Já o segundo caso de adolescente morto na área do 38º neste ano foi na avenida Bento Guelfi, no Jardim da Laranjeira, região de São Mateus, também na zona leste. Além do adolescente de 17 anos, um catador de latinhas foi atingido por um dos disparos efetuados por um PM de folga. Em sua versão no boletim de ocorrência, o militar contou que o adolescente fazia menção ao uso de uma arma de fogo e, por segurança, optou por atirar. O jovem morreu no hospital e a outra vítima atingida sobreviveu.

O posto da vice-liderança é do 16º Batalhão da PM Metropolitano, com 37 ocorrências em sua área que abrange os bairros do Morumbi, Vila Sônia, Rio Pequeno e a comunidade de Paraisópolis, na zona sul de São Paulo. Um dos casos é o de Ítalo Ferreira, que culminou em cinco policiais militares denunciados pelo Ministério Público do Estado de São Paulo (MPSP) pela morte da criança.

Os dois batalhões somam mais mortes de crianças e adolescentes em decorrência de intervenção policial do que toda a Baixada Santista, composta por sete municípios e seis batalhões, onde 71 jovens foram mortos em uma década.

Na contramão desses índices, o 7º Batalhão da PM Metropolitano não teve registro de mortes de crianças ou adolescentes durante a década. A base é responsável pelo policiamento na zona central da cidade, que inclui bairros como Bela Vista – onde está parte da avenida Paulista – e Higienópolis, com um dos metros quadrados mais caros da cidade.

A SSP não respondeu o motivo de os dois batalhões acumularem o maior número de mortes de crianças e adolescentes em decorrência de intervenções policiais.

De acordo com Juliana Brandão, pesquisadora sênior do Fórum Brasileiro de Segurança Pública, territórios mais vulneráveis socialmente estão suscetíveis a registrar os maiores índices de letalidade. “Ver que essa ocupação do território onde se localizam as maiores ocorrências policiais são aquelas que são mais desguarnecidas do poder público.

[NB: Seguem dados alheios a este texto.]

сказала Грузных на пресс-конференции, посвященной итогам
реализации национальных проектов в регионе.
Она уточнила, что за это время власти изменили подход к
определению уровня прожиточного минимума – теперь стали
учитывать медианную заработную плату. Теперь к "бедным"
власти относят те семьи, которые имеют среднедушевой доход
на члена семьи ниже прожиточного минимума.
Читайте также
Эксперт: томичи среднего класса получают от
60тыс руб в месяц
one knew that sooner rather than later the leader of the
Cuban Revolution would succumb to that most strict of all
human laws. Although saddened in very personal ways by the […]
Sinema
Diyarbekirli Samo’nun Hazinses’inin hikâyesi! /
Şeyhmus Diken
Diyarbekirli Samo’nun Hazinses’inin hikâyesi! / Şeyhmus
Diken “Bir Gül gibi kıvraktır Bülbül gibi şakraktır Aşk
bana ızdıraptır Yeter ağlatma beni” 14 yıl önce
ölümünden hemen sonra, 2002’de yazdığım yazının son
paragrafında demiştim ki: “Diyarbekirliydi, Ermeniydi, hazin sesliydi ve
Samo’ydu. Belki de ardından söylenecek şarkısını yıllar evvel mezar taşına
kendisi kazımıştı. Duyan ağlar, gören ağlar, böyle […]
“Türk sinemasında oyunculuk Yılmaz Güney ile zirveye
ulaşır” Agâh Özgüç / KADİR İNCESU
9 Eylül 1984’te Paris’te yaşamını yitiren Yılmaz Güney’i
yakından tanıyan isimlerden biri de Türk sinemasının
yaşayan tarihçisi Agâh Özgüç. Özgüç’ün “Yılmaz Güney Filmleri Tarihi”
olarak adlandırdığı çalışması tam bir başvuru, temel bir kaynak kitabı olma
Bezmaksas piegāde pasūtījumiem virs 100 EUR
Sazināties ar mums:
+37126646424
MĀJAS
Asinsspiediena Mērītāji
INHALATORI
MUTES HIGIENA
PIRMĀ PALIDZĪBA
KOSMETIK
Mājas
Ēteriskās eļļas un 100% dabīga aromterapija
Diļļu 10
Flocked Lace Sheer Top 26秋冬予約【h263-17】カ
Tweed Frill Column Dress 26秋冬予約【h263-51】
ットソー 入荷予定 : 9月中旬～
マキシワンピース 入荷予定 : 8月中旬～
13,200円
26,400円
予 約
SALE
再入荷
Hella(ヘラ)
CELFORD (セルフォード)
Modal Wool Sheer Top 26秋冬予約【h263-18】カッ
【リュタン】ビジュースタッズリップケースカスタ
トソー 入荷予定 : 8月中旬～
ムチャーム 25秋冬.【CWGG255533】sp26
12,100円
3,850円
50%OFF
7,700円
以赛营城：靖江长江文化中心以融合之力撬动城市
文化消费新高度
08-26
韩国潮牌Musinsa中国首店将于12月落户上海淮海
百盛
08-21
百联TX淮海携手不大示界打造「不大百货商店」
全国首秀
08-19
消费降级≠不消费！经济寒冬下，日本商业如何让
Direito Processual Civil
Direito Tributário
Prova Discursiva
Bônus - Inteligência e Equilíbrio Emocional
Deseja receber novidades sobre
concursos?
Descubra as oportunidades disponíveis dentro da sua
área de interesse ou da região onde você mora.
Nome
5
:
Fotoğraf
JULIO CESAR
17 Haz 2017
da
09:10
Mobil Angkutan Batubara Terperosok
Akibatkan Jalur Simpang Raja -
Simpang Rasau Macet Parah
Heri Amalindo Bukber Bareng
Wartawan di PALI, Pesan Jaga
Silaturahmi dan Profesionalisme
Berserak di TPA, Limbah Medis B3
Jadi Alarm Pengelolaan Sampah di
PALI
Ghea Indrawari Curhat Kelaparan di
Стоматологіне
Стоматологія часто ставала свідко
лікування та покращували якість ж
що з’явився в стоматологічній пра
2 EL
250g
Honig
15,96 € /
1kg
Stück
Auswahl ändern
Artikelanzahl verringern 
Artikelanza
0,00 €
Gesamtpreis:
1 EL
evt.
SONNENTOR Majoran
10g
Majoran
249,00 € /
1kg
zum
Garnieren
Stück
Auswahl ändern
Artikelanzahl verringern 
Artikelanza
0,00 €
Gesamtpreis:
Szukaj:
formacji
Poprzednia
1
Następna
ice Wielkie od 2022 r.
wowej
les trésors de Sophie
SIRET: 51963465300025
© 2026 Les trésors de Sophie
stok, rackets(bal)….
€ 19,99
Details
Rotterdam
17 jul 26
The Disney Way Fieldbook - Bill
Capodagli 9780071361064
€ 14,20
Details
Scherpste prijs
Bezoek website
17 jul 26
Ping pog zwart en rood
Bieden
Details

É onde cada um sobrevive de acordo com a sua própria força”, apontou.

Pretos e pardos são maioria entre os mortos

O corpo deitado sobre o banco do motorista de um carro pertencia a Ítalo Ferreira de Jesus Siqueira, de 10 anos, a mais jovem vítima morta por policiais paulistas. Em junho de 2016, ele e um amigo, na época com 11 anos, teriam roubado um carro dentro de um condomínio no Morumbi, zona sul de São Paulo, quando policiais militares foram acionados para tentar recuperar o veículo.

Durante a perseguição, os agentes dispararam em direção às crianças, alegando revide. Negro, Ítalo foi morto com um tiro na cabeça sem ter disparado contra os agentes, conforme constatou a perícia.

Assim como Ítalo Siqueira, a maioria das vítimas são crianças e adolescentes pretos e pardos: juntos, eles somam 68% do total de mortes. Brancos, amarelos e aqueles que não tiveram a etnia classificada são 32%.

“A gente vive num contexto brasileiro em que o fenótipo chega na frente daquela pessoa e ele, muitas vezes, é o que justifica tanto a abordagem como o tratamento, que não é um tratamento de acordo com o que a legislação prevê: um tratamento de dignidade, um tratamento de igualdade, e acaba por deixar esse contingente de adolescentes e jovens negros muito mais vulneráveis a esse tipo de abordagem policial”, avaliou Brandão.